Terhubung dengan kami

Iran

Hak asasi manusia di Iran di bawah bayang-bayang COVID-19

SAHAM:

Diterbitkan

on

Kami menggunakan pendaftaran Anda untuk menyediakan konten dengan cara yang Anda setujui dan untuk meningkatkan pemahaman kami tentang Anda. Anda dapat berhenti berlangganan kapan saja.
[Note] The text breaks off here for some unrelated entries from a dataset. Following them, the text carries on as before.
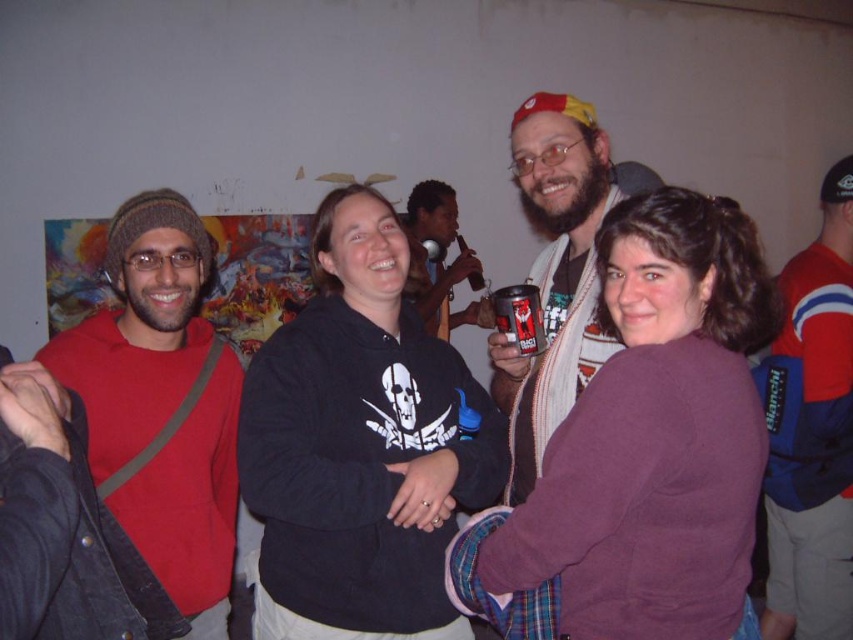
Can you confirm if matte red hoodie at left is thinner than metallic can at center?

In fact, matte red hoodie at left might be wider than metallic can at center.

Between matte red hoodie at left and metallic can at center, which one has more height?

matte red hoodie at left is taller.

Which is in front, point (120, 355) or point (521, 352)?

Point (521, 352) is more forward.

This screenshot has height=640, width=853. Identify the location of matte red hoodie at left. (161, 404).

How distant is red and blue jacket at right from metallic can at center?

red and blue jacket at right and metallic can at center are 1.07 meters apart.

Does red and blue jacket at right have a lesser width compared to metallic can at center?

Incorrect, red and blue jacket at right's width is not less than metallic can at center's.

Between point (837, 424) and point (532, 323), which one is positioned behind?

The point (837, 424) is behind.

At what (x,y) coordinates should I click in order to perform the action: click on red and blue jacket at right. Please return your answer as a coordinate pair (x, y). This screenshot has width=853, height=640. Looking at the image, I should click on (815, 433).

Is point (608, 176) farther from viewer compared to point (440, 227)?

No.

Is beige scarf at center taller than matte black microphone at center?

Yes.

Where is `beige scarf at center`? This screenshot has width=853, height=640. beige scarf at center is located at coordinates (556, 272).

Identify the location of beige scarf at center. (556, 272).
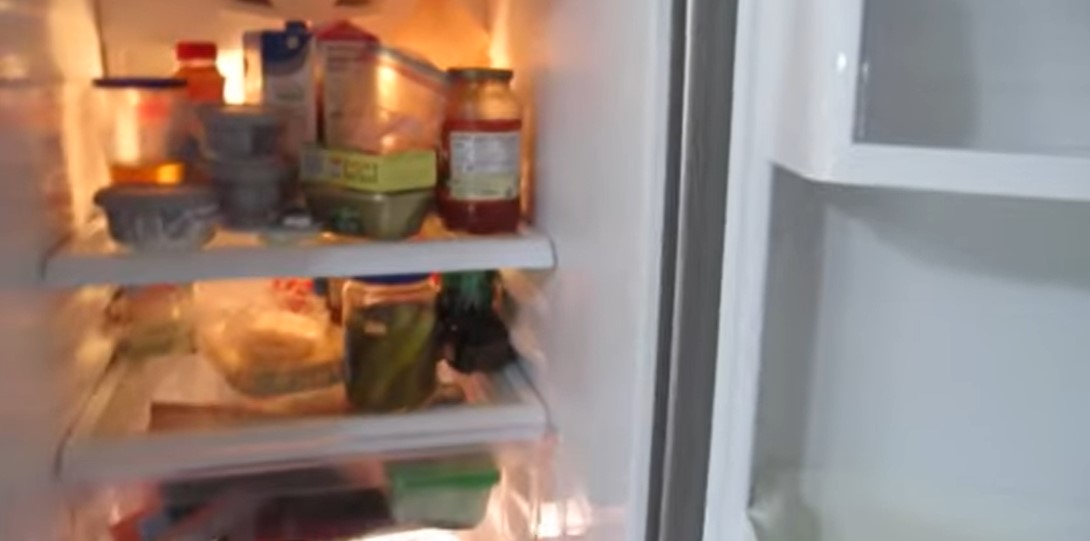
Locate an element on the screen. tupperware is located at coordinates (448, 478), (399, 60), (144, 116).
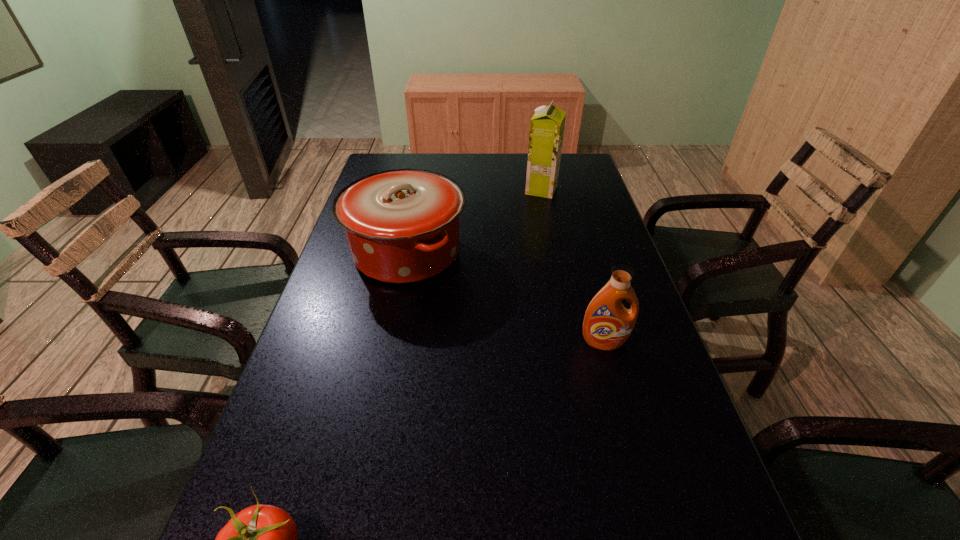
The width and height of the screenshot is (960, 540). Find the location of `vacant space that is in between the soya milk and the casserole`. vacant space that is in between the soya milk and the casserole is located at coordinates (474, 221).

Locate an element on the screen. This screenshot has height=540, width=960. object that ranks as the closest to the soya milk is located at coordinates 402,226.

The width and height of the screenshot is (960, 540). I want to click on object that is the closest to the third farthest object, so click(402, 226).

You are a GUI agent. You are given a task and a screenshot of the screen. Output one action in this format:
    pyautogui.click(x=<x>, y=<y>)
    Task: Click on the free space in the image that satisfies the following two spatial constraints: 1. on the back side of the casserole; 2. on the left side of the soya milk
    
    Given the screenshot: What is the action you would take?
    pyautogui.click(x=420, y=190)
Pandemi telah mempengaruhi banyak sektor dan kegiatan di seluruh dunia, dan kami masih tidak yakin berapa lama akan bertahan. Salah satu bidang yang nyaris tidak diperhatikan, namun paling terpengaruh, adalah hak asasi manusia.

November lalu, rezim Iran mengalami salah satu pemberontakan paling luas dalam beberapa dekade terakhir. Ini segera menjadi salah satu tindakan keras paling berdarah dalam sejarah Iran baru-baru ini.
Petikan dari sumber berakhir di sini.